TASK PROMPT -> Quote the passage about the making of the Bahamas album Earthtones word for word, everything from "For Bahamas fourth" down to "white privilege lyrically.".

TEXT SECTION ->
>>>

When asked by the Globe & Mail how did you get these guys, D'Angelo's rhythm section, to work for you? Jurvanen's characteristic dead pan response was matter of factly: "You email them." (He left out you pay them, what their worth, but that's fine too.) 

For Bahamas fourth LP, 2018's Earthtones, Jurvanen sought them out due to that album and wrote much of Earthtones with these particular collaborators in mind. The sudden decision by D'Angelo to release Black Messiah, albeit pressured by Questlove, was because of what was happening with the Black Lives Matter movement, "young black men and women are getting killed for nothing" he said. Jurvanen ruminated on those meditations and in turn reflected on his own white privilege lyrically.

Musically the collaboration had the effect of bolstering Jurvanen's laid-back blue eyed soul vibes with a deeper roiling funk groove. Jurvanen went down to L.A. and recorded 9 or 10 songs with Palladino and Gadson finding a deep pocket. You can hear this pocket playing on a song like "No Wrong", which, fasicinatingly was recorded at a later session in the Czech Republic with Bahamas touring drummer Jason Tait formerly of The Weakerthans. In the end what you're hearing is Tait playing what has been described as Gadson's "signature less-is-more approach to a masterly slow groove". This ended up being true for many of the songs on the album as Afie pleasantly observed himself:

"You can't really tell who played what, you know the songs just kind of meld together really nicely"

Drummer Don Kerr who used to play drums with Canada's legendary Rheostatics, and now tours with founder Dave Bidini's group Bidiniband, also plays on the record. To tour the album Jurvanen brought Darcy Yates  back into the fold to deliver the pulsating underbelly that Palladino had crafted on record; a task he was ably up to. Yates is a popular Canadian workhorse on the Fender Bass whose primarily associated with being a member of Fred Eaglesmith's backing band The Flathead Noodlers  (also known as The Smokin' Losers and The Flying Squirrels). Yates has also recorded with Doug Paisley, Kathleen Edwards, Great Lake Swimmers and many others.

The other musician who is always on stage with Jurvanen, central to his sound is another innately musical creature, 
Felicity Williamswhose instrument is the Shure SM58 microhopone. Her backing vocals are by now central to the Bahamas sound. The daughter of two parents who played in bar bands in the 70's and 80's, Williams sang in her  school’s chamber and jazz choirs as well as the Baptist church every Sunday. She later studied jazz and graduated from York’s music program in 2006. She then studied eastern and western music including at the Banff Centre in 2007. Williams, who is associated with groups including Bernice and The Road To Avonlea Choir, also plays duet shows with Toronto based free jazz guitarist Justin Haynes.

<<<

Saved data entries
>>>

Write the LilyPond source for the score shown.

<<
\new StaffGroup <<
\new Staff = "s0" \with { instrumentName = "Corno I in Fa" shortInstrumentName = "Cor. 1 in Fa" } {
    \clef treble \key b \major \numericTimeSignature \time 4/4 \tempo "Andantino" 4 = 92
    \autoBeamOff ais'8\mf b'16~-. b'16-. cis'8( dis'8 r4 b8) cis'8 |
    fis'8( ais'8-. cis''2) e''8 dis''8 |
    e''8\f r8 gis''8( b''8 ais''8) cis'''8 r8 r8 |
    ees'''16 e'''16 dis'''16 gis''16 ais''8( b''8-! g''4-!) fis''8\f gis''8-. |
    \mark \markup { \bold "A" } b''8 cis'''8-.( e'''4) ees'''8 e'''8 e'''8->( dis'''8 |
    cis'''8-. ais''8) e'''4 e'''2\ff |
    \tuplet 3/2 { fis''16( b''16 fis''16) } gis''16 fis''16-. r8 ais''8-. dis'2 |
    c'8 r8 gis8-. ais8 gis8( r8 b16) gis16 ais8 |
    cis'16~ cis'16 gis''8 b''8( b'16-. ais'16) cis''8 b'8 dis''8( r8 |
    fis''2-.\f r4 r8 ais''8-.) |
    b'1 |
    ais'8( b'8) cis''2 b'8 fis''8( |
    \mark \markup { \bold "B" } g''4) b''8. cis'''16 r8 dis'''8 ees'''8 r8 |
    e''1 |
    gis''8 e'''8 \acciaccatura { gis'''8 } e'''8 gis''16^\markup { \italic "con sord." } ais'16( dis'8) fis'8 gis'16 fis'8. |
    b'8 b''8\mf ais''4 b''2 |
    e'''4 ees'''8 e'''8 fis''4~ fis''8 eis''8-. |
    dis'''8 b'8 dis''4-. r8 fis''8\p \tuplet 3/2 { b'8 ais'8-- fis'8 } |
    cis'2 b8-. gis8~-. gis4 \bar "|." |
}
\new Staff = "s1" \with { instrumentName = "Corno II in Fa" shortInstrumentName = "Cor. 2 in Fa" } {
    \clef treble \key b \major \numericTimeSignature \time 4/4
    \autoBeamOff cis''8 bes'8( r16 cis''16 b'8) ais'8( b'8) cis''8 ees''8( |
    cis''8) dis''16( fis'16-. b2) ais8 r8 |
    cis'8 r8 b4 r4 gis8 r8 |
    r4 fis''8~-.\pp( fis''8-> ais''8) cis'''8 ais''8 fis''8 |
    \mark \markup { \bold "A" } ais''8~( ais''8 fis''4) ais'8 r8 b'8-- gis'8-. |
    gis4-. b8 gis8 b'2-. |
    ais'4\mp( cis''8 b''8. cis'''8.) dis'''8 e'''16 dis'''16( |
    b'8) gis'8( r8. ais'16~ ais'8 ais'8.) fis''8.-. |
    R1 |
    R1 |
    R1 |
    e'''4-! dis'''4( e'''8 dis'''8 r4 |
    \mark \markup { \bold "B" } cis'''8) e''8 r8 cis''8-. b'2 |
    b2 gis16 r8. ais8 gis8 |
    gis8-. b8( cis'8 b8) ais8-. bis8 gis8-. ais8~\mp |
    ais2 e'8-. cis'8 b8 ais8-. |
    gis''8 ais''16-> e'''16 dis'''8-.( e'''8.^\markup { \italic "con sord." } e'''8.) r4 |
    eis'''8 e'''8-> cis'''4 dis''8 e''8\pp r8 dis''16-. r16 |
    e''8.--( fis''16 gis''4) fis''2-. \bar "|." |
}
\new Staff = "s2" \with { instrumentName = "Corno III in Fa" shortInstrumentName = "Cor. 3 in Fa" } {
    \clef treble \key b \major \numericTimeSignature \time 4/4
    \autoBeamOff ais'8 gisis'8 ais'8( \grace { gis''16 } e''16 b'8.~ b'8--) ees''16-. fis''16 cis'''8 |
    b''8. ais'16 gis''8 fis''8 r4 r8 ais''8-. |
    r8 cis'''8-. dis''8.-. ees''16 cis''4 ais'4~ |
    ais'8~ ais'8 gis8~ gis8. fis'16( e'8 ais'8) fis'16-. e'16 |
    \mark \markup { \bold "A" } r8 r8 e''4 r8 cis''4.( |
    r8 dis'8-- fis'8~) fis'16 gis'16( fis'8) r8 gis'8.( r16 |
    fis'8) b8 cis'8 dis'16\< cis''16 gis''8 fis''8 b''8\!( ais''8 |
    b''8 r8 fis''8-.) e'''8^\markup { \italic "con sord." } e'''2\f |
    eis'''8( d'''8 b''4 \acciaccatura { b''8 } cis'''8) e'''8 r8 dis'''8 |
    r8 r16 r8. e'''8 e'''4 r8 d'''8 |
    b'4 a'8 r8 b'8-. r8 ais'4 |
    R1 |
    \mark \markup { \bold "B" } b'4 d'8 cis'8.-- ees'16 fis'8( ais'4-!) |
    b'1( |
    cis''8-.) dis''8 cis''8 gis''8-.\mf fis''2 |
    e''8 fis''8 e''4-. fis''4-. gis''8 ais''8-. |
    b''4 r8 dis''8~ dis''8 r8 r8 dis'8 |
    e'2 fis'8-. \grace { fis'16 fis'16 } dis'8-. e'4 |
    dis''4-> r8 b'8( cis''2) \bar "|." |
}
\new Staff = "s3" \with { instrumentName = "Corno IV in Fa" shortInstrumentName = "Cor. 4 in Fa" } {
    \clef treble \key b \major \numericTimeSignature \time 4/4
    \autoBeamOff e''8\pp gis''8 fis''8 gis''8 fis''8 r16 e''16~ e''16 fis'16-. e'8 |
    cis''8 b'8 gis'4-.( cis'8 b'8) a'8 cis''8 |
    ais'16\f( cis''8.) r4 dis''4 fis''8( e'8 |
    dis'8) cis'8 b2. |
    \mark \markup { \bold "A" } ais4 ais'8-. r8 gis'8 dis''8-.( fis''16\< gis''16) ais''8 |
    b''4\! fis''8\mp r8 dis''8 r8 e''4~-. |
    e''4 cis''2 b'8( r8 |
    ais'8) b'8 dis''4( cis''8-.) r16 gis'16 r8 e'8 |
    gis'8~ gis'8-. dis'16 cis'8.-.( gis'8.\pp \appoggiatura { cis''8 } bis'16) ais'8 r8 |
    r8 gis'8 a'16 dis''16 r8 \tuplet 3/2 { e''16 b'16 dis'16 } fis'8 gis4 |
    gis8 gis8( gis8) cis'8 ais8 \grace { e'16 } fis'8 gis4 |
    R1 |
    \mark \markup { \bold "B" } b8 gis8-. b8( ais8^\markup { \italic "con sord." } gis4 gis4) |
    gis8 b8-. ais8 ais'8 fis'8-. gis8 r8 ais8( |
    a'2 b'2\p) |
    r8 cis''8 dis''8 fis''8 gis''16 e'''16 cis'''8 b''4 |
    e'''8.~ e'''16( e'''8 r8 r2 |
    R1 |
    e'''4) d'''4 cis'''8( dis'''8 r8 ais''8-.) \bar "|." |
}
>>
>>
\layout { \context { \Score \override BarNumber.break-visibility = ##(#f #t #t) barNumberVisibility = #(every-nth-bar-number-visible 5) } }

<<<

SOLUTION FOR THIS TASK ->
For Bahamas fourth LP, 2018's Earthtones, Jurvanen sought them out due to that album and wrote much of Earthtones with these particular collaborators in mind. The sudden decision by D'Angelo to release Black Messiah, albeit pressured by Questlove, was because of what was happening with the Black Lives Matter movement, "young black men and women are getting killed for nothing" he said. Jurvanen ruminated on those meditations and in turn reflected on his own white privilege lyrically.